Pasados otros diez minutos el equipo azul metió un gol, indiscutible. Nadie puso en tela de juicio la decisión arbitral. Dos minutos después llegó el segundo gol. Un chaval pequeñajo y rápido del equipo azul llegó antes que la saeta a un balón perdido en la mitad del campo y corrió sorteando contrarios hasta la portería, donde regateó al portero y a puerta vacía metió gol. Otro gol sin discusión. El dominio de los azules empezó a ser evidente, excesivo. En pocos minutos llegaron otros tres goles, terminando el partido con un rotundo cinco cero. Todas las dianas efectuadas en los últimos veinte minutos, desde el momento de la incorporación de la saeta gordita y rubia.

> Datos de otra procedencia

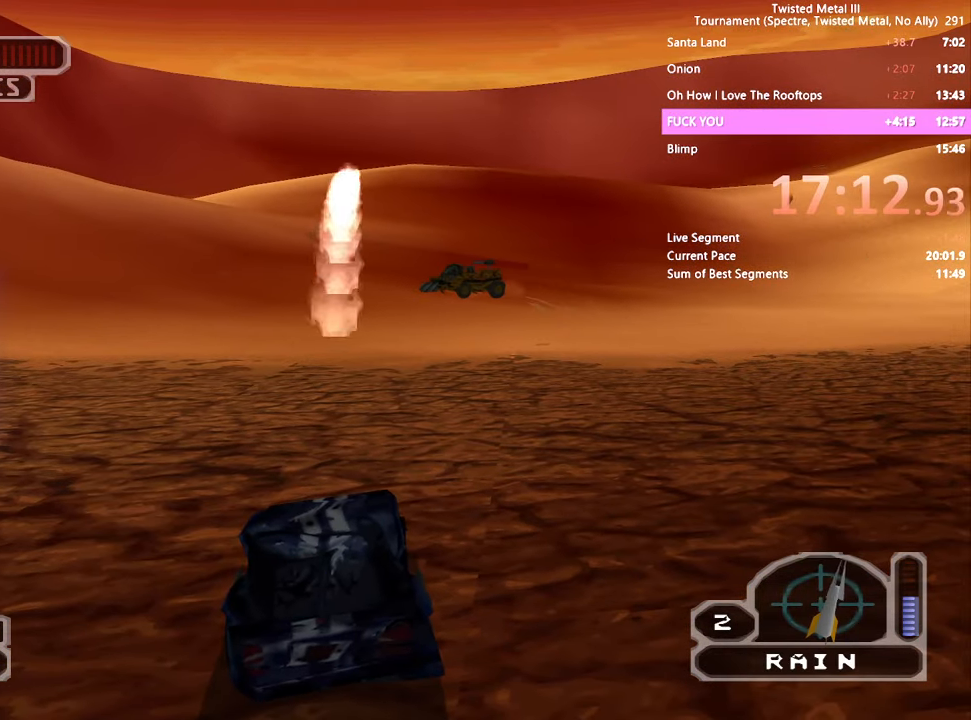
{"buttons": ["SQUARE", "R2"], "left_stick": "center", "right_stick": "center", "events": [[17, "L2", "up"], [50, "SQUARE", "down"], [250, "R2", "down"]]}
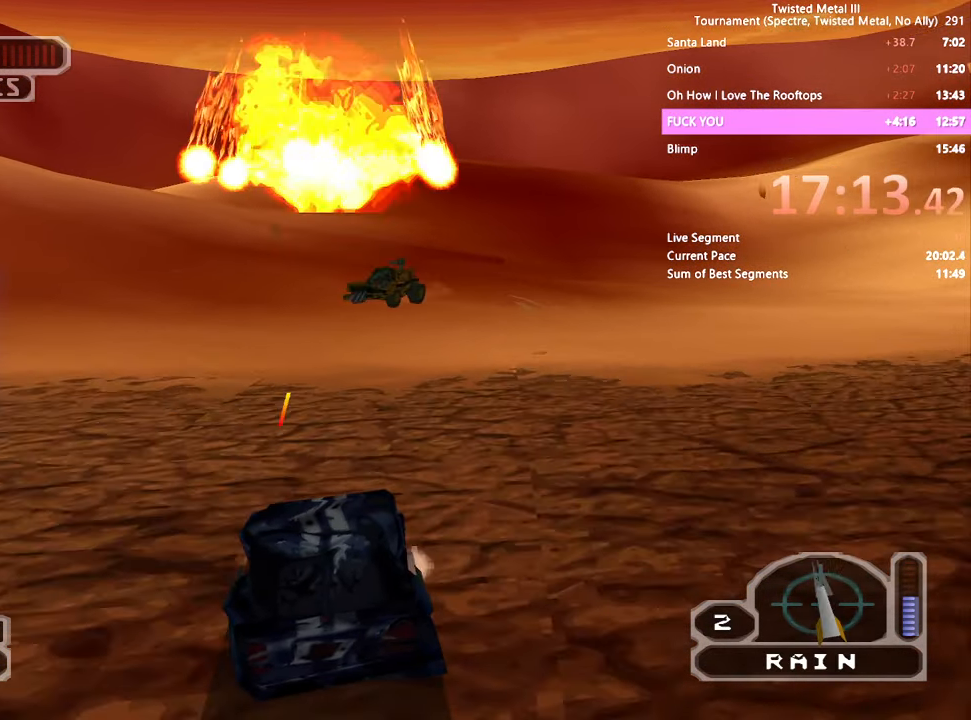
{"buttons": ["SQUARE", "R2"], "left_stick": "center", "right_stick": "center"}
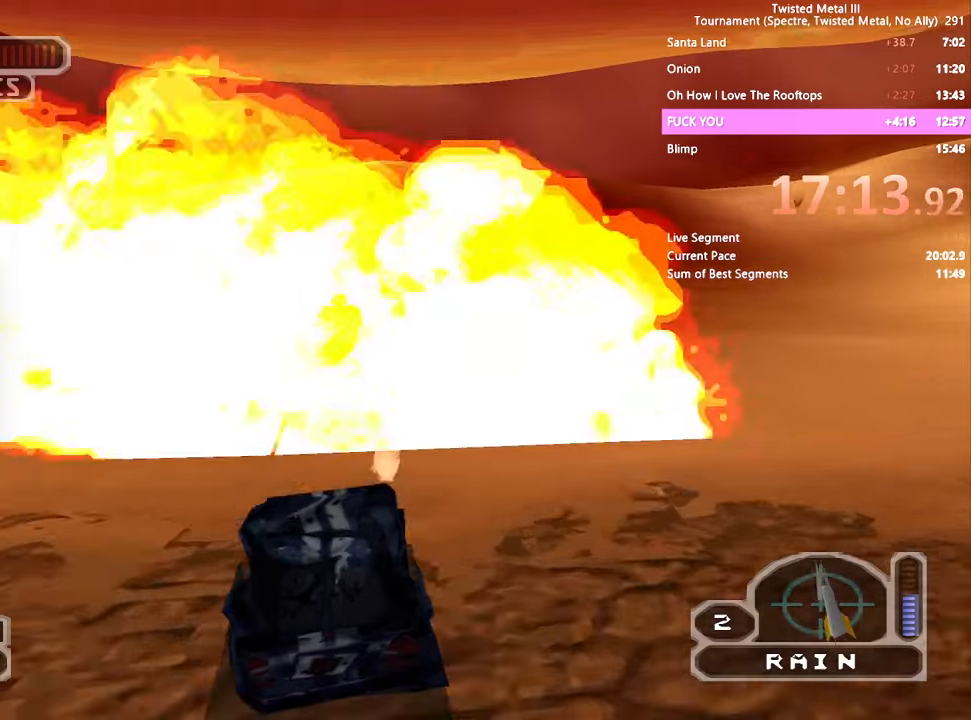
{"buttons": ["R2", "DPAD_DOWN"], "left_stick": "center", "right_stick": "center", "events": [[434, "DPAD_DOWN", "down"], [467, "SQUARE", "up"]]}
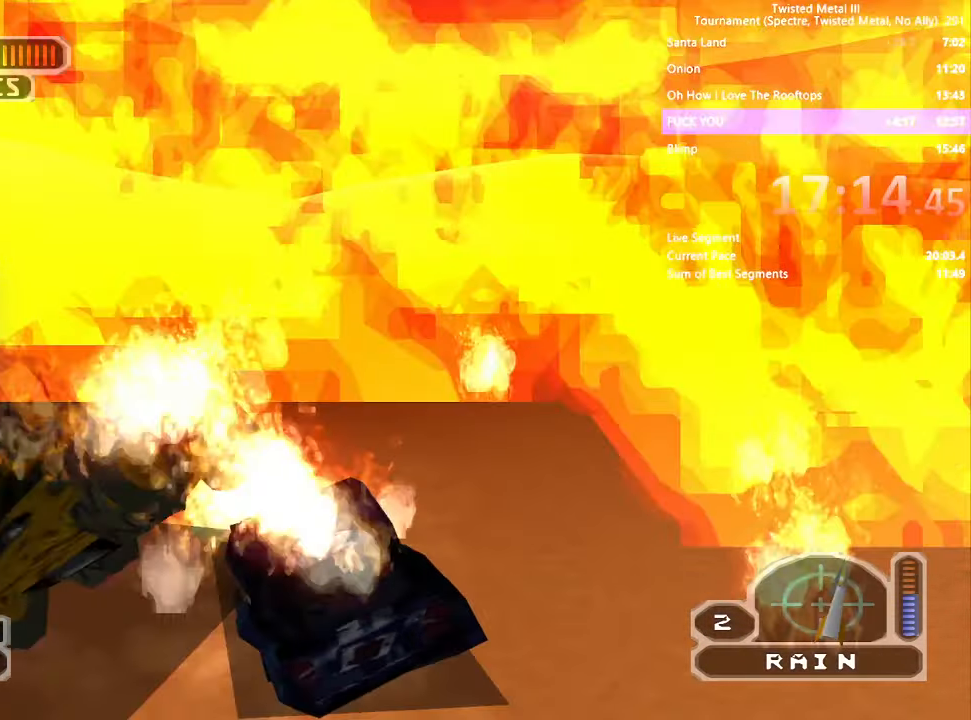
{"buttons": ["R2"], "left_stick": "center", "right_stick": "center", "events": [[84, "DPAD_DOWN", "up"]]}
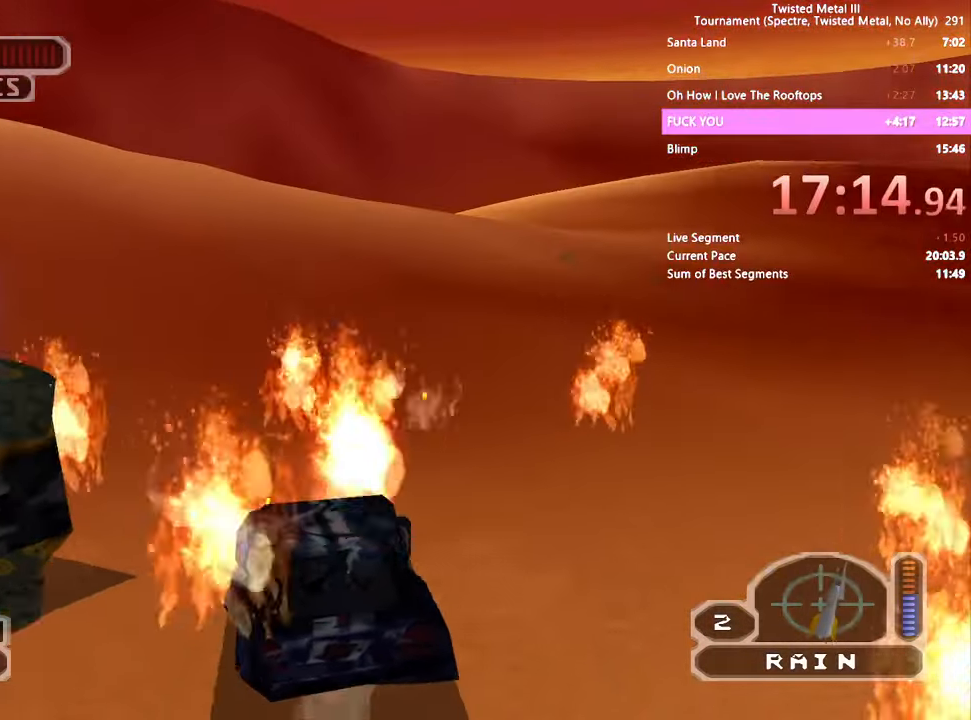
{"buttons": ["R2"], "left_stick": "center", "right_stick": "center", "events": [[100, "DPAD_DOWN", "down"], [167, "DPAD_DOWN", "up"], [234, "L2", "down"], [334, "L2", "up"], [384, "L2", "down"], [467, "L2", "up"]]}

Terminó el partido. El calvo cuarentón, derrotado, gritó que lo del árbitro había sido una vergüenza y que debieran prohibirle arbitrar de nuevo. Nadie entendió las razones de esa acusación. Pero era necesario justificar la derrota.
Robert sonreía mientras oía los gritos y veía a los chavales dirigirse a los vestuarios. El último el árbitro, que llevaba una cara de satisfacción y de relax que reflejaba perfectamente su estado de ánimo en ese momento, tras una hora de tensión.
-¿De qué equipo sois?- preguntó el americano a uno de los chavales que vestido de verde caminaba cabizbajo hacia las duchas.
-Del Indautxu B-, le contestó. Y Robert volvió a sonreír.